[WRITTEN EXERCISE]:
Count the lines of the material below that contain the string "bumble", treating uppercase and lowercase as different. Reply with the number alone.

#### RECORDS FOR THE TASK ####

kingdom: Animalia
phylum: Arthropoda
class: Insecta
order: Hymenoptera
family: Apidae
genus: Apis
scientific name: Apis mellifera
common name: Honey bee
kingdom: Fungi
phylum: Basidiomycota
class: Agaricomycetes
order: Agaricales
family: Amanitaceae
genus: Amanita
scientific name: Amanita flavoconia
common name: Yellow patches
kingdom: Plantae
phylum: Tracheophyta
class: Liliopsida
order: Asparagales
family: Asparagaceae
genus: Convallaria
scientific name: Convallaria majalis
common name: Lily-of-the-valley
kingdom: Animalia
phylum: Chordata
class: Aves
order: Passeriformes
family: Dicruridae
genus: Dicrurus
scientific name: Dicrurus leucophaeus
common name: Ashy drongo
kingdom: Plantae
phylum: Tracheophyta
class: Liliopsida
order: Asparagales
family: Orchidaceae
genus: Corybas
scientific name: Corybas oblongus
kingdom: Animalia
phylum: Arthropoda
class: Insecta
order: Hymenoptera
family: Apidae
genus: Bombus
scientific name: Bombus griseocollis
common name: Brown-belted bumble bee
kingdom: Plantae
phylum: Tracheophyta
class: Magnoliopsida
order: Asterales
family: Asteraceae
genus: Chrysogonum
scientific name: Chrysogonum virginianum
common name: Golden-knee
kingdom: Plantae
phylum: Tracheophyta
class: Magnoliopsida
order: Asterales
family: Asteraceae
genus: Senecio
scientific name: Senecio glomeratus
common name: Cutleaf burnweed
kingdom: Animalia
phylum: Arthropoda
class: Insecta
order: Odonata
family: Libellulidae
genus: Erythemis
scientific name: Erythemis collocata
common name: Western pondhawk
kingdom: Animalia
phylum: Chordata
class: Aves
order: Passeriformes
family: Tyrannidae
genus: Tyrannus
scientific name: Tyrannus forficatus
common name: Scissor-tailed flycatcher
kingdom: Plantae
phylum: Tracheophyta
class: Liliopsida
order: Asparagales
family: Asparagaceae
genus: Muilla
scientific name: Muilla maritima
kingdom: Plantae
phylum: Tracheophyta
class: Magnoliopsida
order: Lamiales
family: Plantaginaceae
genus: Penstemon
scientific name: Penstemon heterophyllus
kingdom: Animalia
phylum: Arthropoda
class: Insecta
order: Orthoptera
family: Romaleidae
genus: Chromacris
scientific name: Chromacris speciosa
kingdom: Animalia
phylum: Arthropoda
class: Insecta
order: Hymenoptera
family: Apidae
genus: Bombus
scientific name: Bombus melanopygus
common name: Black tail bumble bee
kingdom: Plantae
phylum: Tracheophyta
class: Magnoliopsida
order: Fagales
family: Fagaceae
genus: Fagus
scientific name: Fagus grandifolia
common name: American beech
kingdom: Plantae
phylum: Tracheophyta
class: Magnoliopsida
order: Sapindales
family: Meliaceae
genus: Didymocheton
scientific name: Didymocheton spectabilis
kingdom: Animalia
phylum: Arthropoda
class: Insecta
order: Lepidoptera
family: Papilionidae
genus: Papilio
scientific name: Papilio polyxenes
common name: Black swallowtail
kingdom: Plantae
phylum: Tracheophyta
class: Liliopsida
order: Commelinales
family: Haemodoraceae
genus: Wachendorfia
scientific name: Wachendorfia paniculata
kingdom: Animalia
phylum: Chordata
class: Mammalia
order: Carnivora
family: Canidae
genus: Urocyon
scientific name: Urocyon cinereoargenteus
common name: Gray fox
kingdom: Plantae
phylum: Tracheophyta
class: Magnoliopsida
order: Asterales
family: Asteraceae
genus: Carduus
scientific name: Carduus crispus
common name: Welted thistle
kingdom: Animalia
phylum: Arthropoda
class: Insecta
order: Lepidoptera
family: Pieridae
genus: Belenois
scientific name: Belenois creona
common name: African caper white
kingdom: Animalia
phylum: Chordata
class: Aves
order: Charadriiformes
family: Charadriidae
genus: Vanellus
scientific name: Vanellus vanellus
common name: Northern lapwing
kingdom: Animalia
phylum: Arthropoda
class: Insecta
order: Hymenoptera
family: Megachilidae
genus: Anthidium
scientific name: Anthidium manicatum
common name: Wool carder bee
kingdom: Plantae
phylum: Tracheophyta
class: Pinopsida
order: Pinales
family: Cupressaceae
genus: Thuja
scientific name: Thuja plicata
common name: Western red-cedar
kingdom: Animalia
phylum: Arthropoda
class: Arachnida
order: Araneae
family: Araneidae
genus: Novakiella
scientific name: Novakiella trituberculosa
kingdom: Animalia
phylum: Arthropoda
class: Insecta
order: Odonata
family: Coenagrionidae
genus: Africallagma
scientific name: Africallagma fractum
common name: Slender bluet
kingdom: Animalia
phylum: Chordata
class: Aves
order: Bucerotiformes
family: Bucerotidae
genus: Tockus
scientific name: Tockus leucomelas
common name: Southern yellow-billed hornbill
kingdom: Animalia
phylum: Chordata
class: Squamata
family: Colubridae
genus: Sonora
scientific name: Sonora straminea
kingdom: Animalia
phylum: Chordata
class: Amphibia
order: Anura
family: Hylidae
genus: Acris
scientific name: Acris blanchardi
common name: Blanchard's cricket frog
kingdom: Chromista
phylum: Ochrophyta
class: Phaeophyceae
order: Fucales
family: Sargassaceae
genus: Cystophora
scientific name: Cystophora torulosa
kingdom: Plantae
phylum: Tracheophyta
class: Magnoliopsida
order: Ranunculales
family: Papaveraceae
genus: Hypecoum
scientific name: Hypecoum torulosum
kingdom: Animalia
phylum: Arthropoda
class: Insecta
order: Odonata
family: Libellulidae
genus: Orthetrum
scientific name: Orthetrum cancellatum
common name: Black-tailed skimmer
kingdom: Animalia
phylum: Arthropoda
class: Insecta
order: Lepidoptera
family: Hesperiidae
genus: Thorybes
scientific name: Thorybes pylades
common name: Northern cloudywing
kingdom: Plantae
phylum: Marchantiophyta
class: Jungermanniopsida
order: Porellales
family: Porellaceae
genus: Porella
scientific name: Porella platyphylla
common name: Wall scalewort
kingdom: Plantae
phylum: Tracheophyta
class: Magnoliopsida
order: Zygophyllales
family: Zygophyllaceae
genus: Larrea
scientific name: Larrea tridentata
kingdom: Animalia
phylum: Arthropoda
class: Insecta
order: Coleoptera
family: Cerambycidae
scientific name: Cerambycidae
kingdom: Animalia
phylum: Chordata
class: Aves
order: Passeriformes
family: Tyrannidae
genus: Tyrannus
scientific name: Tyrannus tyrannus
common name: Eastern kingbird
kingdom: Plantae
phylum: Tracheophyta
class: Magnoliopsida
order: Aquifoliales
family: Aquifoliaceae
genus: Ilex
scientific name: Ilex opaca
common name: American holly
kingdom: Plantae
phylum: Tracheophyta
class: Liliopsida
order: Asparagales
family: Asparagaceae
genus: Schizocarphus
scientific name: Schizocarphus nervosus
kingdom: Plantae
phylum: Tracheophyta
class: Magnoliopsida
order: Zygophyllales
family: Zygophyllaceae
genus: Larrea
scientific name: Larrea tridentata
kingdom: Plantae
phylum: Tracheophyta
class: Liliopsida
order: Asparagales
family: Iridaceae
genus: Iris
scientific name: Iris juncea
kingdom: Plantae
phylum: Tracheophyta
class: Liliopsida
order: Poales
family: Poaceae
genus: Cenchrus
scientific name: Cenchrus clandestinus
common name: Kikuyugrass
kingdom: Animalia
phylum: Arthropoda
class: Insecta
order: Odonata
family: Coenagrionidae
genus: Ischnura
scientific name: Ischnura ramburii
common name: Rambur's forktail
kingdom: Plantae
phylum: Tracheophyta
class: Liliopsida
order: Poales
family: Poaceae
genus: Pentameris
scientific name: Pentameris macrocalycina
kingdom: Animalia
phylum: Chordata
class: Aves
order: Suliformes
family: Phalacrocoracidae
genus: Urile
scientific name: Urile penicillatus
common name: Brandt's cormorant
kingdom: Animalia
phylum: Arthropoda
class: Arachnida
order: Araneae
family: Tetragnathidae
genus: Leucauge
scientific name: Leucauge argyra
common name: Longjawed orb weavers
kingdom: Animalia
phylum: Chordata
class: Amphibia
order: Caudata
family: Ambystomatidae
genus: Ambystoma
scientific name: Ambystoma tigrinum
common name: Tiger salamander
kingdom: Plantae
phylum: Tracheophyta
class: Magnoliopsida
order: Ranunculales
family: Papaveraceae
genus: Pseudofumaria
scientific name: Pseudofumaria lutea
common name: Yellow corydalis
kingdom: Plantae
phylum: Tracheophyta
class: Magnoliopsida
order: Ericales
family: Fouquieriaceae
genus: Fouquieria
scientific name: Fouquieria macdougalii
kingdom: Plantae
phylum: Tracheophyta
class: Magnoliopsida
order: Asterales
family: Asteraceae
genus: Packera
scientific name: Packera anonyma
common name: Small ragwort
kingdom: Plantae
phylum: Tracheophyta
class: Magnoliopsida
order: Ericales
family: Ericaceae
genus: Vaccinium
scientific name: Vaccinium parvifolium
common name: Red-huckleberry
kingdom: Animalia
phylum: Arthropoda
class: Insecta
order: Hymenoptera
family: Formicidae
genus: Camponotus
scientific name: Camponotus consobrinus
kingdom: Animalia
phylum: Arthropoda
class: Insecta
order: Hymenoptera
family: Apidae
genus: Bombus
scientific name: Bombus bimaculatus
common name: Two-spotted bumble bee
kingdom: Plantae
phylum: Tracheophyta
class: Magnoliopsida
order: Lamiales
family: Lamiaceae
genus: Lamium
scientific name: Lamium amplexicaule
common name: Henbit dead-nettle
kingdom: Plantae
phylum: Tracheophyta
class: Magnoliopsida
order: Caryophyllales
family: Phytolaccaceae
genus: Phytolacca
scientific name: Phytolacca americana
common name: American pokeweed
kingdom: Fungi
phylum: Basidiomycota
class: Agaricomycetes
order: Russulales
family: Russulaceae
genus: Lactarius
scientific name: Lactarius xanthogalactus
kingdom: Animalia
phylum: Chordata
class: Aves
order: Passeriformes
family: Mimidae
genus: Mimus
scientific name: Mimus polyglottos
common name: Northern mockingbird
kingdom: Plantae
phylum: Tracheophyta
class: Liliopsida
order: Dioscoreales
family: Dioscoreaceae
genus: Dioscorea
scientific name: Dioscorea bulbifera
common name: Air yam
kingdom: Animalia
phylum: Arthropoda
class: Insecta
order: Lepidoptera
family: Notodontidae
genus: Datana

####

[FINAL RESULT]:
3